## Source document:

The issues could include latency or hallucinations as well as errors. "Somebody makes a change in one of these five coding systems, and all of a sudden they nuke their entire production database," Sammons said. "These things compound so quickly on themselves."
Briana Elsass, head of digital experience and technology for BMO's retail and small-business segments, has been thinking about this as her team has been testing agentic AI.
"That's where I think checks and balances come into play, making sure that you're doing that due diligence around, what's the subset that you're able to pull?" she said. "Are you able to validate it against the data, are you able to compare it to the expected results? Doing that level of ongoing evaluation is going to be critical, because we're going to get a level of familiarity, a level of reliance, and if you're starting to propagate bad data, you're going to have bad results coming out of it."
Data quality, data remediation, agent remediation and agent quality are all critical to using agentic AI effectively, she said.
The people problem
Sometimes CEOs are dazzled by the success stories presented at conferences run by hyperscalers like Amazon Web Services or Google Cloud "without realizing what actually made that project successful was a massive amount of change management and a massive amount of people shifting and a massive amount of people rowing the boat in the same direction to accomplish a similar goal," Sammons said.
Getting people to use advanced AI effectively might be the hardest part, he said.

## What the task requires:
In the passage on agentic AI, what role does Briana Elsass hold at BMO? The material after this point is separate from the passage on agentic AI.

## Data segment:

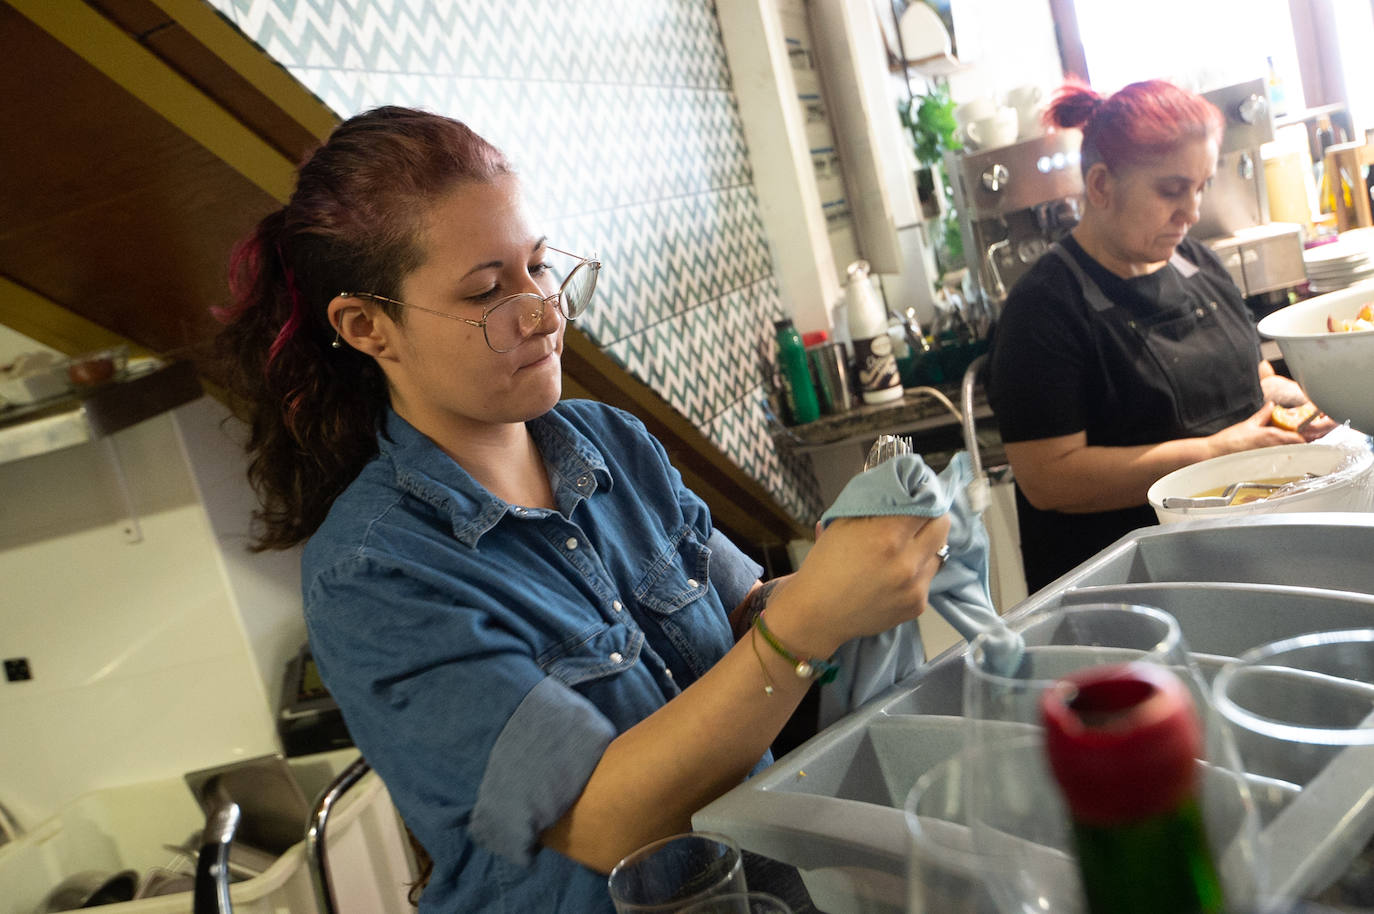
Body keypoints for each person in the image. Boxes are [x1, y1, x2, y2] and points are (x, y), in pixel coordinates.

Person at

## Answer section:
She is head of digital experience and technology for BMO's retail and small-business segments.